"GOT", but the "O" is a cute, smiling pufferfish. Index | Thread | Search

From:
Stefan Sperling <stsp@stsp.name>
Subject:
Re: Reuse of packed/loose objects?
To:
Christian Weisgerber <naddy@mips.inka.de>
Cc:
gameoftrees@openbsd.org
Date:
Mon, 17 Mar 2025 15:48:43 +0100

Download raw body.

Thread
On Mon, Mar 17, 2025 at 03:08:26PM +0100, Christian Weisgerber wrote:
> There's something I don't understand.
> 
> I have an OpenBSD src repository with an llvm19 branch.  Say I run
> gotadmin cleanup, after which everything is in a single pack file.
> Then I fetch new upstream commits and rebase the llvm19 branch on
> master.  Now I have some 15,000 loose objects.  Okay.  Later, I
> fetch some more upstream commits, rebase llvm19 again, and have...
> a few more, but still some 15,000 loose objects.
> 
> So it seems loose objects are reused--otherwise every rebase would
> add another 15,000--but packed ones aren't.  Is this expected?

What is happening is that rebase uses the 'got commit' implementation to
create the rebased commits. This implementation writes loose objects based
on files and directories found in the work tree into the repository and it
doesn't first check whether an object is already present in the repository.

When you rebase again and still have those loose objects on disk, they will
simply be overwritten if their hash didn't change.

These loose objects will eventually be removed by cleaning up the repository,
provided they are 10 minutes older than the youngest reference created in
the repository, based that ref's filesystem mtime. We keep rewriting the ref
and the loose objects every time you rebase, bumping their mtimes. So they
won't expire until you stop rebasing this branch for a while and commit to
other branches and then decide to run cleanup.

In theory we could avoid rewriting existing loose objects on disk, trusting
that they already contain the correct contents.
But considering that a previous commit could have left a partially written
loose object file on disk, I wouldn't blindly trust its contents. I suppose
that writing the entire file again is no slower than trying to figure out
whether the existing file contents are valid.

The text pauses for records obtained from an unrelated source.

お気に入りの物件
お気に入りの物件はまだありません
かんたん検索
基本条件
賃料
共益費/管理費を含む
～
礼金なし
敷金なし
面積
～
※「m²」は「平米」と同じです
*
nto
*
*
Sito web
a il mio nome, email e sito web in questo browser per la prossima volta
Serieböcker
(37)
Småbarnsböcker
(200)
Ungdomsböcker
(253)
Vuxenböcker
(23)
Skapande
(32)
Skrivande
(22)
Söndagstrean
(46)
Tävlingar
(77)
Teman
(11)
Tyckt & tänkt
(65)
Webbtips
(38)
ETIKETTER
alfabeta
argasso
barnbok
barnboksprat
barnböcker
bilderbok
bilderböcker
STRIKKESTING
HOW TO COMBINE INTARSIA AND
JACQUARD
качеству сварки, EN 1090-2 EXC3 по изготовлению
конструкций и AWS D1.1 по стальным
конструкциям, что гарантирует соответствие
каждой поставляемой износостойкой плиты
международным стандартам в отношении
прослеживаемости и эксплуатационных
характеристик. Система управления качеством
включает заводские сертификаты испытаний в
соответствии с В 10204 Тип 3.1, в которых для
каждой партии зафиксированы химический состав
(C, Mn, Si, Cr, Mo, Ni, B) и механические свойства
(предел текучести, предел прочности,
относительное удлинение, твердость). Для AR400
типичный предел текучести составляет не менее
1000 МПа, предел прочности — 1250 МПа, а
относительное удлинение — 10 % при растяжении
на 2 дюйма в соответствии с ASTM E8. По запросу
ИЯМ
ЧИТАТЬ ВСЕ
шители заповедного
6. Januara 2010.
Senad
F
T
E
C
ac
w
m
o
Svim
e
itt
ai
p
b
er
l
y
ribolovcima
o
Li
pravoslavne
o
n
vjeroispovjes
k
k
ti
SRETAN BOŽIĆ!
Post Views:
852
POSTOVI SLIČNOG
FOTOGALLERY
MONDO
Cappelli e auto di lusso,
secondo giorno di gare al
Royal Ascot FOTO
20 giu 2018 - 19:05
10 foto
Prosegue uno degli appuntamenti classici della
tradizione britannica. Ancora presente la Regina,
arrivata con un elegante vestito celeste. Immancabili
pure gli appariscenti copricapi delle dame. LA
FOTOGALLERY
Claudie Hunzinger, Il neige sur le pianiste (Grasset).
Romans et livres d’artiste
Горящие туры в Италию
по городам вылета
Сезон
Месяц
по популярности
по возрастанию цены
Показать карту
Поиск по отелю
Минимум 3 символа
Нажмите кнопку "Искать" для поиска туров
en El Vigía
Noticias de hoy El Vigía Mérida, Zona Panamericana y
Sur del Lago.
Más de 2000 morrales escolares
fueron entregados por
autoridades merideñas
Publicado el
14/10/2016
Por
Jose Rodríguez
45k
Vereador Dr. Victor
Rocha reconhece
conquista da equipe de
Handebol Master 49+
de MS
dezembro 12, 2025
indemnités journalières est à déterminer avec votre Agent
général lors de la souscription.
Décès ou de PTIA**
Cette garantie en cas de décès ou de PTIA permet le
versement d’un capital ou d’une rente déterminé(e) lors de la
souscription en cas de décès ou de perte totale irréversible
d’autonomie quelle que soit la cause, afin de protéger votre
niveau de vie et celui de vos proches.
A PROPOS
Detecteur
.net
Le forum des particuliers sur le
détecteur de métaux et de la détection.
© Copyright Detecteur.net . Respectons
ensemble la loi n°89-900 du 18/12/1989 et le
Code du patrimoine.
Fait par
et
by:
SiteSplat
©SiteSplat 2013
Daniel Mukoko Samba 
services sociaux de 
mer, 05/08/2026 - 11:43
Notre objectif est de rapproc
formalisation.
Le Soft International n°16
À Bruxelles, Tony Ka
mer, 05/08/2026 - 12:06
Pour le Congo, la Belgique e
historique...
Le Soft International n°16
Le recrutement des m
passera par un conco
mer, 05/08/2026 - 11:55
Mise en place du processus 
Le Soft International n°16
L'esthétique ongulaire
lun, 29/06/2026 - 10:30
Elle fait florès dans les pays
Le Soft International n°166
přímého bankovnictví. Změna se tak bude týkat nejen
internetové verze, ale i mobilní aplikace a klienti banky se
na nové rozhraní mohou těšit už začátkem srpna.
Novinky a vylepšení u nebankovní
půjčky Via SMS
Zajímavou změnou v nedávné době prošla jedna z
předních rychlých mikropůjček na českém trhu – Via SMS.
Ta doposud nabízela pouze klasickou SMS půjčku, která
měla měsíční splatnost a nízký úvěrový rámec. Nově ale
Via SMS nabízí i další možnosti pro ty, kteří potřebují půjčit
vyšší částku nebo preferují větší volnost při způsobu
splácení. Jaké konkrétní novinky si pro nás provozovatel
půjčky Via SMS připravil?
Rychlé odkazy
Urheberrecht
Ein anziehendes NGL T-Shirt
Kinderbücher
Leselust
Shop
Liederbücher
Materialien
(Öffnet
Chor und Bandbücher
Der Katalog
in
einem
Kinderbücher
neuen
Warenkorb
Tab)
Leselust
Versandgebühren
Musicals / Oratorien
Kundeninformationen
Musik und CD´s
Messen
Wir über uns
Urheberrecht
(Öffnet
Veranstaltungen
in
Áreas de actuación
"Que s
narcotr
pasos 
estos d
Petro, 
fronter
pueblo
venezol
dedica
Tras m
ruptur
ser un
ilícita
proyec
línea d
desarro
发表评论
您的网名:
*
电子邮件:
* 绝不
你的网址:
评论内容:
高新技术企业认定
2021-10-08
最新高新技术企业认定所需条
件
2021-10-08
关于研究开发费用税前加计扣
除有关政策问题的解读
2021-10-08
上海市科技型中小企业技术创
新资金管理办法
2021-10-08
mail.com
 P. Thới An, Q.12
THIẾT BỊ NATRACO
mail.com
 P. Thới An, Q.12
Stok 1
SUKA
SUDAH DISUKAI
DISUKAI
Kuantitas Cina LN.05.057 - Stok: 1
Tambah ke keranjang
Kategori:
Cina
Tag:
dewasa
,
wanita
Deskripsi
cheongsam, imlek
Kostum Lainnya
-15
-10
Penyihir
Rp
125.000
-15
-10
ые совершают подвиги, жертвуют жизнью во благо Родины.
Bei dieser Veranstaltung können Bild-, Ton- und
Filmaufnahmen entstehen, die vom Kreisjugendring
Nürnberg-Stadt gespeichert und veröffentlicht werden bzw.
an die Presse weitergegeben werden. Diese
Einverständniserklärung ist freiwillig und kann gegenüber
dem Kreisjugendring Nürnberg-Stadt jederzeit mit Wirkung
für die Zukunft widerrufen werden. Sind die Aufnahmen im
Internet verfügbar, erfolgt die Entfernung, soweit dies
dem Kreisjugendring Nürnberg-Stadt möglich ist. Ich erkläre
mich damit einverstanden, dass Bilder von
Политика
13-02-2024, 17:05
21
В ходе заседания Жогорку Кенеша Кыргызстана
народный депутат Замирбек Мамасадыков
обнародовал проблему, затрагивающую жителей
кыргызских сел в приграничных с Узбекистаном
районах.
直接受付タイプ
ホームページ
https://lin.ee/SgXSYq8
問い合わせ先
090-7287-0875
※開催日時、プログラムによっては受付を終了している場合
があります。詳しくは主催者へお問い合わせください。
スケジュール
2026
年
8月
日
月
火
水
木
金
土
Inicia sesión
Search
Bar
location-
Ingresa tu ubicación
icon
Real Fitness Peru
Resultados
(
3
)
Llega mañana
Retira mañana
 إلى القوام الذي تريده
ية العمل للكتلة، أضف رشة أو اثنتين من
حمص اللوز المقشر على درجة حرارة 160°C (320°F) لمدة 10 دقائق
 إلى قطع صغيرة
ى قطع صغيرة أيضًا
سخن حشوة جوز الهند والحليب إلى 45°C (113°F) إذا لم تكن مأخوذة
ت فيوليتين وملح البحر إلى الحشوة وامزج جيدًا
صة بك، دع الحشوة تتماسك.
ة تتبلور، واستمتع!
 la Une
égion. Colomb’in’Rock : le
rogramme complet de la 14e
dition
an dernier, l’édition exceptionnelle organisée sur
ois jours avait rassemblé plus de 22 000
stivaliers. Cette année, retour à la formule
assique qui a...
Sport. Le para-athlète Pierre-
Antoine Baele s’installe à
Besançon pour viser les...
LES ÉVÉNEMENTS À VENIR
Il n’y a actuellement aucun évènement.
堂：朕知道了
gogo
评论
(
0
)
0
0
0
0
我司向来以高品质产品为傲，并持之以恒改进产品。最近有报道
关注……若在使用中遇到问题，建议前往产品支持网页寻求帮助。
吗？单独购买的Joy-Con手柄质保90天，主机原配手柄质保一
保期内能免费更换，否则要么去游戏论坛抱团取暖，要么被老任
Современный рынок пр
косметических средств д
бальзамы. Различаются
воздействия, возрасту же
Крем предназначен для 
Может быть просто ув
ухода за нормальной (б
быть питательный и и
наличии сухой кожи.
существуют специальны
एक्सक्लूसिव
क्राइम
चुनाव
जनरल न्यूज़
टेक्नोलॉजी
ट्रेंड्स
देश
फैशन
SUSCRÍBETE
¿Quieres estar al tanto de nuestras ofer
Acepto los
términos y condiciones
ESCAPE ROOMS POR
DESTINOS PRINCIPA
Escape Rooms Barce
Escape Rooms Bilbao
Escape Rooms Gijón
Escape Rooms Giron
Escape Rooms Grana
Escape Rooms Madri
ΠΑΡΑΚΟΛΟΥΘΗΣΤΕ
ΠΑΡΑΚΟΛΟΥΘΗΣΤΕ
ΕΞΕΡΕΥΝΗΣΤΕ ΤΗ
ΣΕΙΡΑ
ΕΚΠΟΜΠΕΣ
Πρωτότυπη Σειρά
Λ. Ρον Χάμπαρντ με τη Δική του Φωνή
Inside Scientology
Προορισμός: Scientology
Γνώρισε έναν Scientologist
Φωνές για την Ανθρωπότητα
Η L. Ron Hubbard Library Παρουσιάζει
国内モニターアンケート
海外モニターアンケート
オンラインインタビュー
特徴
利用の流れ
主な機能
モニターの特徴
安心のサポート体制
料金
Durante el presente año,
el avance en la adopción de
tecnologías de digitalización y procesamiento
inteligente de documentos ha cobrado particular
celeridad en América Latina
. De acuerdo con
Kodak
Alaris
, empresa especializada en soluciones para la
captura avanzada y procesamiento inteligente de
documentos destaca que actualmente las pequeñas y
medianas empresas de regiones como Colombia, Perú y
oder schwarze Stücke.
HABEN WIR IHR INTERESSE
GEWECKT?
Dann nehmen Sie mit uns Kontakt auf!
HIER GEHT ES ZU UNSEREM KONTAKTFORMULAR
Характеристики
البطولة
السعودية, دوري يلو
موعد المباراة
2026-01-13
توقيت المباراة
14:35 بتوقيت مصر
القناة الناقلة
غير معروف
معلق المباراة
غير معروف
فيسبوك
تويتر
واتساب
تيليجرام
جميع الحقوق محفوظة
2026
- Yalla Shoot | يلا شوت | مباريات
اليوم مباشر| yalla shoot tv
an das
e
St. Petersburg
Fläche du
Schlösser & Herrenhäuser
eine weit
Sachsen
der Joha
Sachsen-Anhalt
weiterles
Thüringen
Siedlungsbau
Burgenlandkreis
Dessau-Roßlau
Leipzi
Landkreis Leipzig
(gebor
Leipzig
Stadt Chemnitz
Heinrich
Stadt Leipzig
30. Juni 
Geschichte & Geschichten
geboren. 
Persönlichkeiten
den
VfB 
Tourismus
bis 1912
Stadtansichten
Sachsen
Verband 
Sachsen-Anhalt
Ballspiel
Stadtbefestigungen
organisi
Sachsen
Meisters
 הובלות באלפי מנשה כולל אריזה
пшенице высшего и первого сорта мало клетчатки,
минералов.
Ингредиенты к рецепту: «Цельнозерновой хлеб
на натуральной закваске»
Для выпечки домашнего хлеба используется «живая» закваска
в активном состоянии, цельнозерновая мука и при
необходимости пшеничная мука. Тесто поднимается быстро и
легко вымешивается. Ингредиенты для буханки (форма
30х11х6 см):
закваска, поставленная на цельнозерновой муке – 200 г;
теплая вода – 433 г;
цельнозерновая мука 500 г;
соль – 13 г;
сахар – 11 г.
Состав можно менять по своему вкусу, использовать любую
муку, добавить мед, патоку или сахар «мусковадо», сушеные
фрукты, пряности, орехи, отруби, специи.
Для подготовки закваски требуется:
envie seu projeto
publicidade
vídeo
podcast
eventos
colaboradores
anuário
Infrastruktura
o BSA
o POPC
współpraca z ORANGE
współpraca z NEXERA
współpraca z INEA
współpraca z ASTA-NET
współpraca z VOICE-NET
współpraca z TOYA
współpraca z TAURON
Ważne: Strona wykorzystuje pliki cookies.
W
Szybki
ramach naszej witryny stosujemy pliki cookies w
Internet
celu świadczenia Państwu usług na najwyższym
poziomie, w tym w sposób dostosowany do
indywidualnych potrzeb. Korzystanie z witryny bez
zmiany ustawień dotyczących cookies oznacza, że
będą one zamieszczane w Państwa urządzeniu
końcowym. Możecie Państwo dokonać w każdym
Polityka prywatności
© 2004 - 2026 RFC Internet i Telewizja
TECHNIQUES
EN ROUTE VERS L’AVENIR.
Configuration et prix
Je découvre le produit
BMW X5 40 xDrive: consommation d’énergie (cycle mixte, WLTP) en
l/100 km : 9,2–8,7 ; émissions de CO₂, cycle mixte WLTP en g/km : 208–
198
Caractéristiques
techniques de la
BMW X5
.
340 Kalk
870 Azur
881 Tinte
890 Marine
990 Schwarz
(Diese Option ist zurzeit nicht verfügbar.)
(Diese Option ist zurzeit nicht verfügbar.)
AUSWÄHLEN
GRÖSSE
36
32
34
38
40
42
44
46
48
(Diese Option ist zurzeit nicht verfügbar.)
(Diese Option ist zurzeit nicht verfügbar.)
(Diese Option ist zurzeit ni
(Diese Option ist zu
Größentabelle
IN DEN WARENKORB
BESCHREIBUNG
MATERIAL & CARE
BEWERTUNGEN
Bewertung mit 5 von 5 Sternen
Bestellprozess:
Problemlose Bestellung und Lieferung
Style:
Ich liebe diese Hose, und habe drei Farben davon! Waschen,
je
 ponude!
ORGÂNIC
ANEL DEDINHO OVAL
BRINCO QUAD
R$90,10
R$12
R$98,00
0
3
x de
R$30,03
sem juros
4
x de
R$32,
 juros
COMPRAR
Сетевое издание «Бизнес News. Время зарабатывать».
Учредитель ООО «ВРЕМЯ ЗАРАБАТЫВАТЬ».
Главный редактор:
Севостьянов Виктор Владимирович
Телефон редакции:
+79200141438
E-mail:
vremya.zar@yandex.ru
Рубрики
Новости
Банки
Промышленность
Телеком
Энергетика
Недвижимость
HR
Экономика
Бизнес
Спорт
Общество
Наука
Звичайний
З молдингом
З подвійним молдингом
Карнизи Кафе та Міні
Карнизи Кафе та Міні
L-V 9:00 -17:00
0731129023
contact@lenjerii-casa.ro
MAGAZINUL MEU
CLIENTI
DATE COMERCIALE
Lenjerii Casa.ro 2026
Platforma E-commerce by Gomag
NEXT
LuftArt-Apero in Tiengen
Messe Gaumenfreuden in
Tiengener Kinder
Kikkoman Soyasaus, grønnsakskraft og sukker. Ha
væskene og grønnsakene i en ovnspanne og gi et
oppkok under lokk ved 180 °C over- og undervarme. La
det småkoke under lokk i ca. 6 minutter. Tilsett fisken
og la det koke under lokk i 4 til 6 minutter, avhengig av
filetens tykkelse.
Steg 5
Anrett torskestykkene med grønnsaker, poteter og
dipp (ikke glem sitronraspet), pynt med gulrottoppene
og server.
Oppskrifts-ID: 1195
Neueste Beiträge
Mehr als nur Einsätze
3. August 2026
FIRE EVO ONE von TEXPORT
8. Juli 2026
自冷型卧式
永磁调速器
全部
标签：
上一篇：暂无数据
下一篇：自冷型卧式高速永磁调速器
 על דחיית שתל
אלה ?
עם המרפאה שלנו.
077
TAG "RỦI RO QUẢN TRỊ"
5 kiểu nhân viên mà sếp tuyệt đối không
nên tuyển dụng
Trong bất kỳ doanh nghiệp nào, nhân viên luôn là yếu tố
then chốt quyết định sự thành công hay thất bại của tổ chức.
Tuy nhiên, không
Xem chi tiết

However, we could try teaching the commit implementation to avoid creating
loose objects if a packed equivalent exists. I cannot tell whether this would
speed up commit and rebase in cases like yours, but it would avoid cluttering
the repository with 15.000 loose objects. We can be reasonably confident that
a successfully indexed pack file contains the expected file contents. We
shouldn't only be relying on the pack index, though. We need to actually open
the packed object and close it again to ensure that the object is readable.
Opening and closing implicitly verifies the stored content's checksum, too.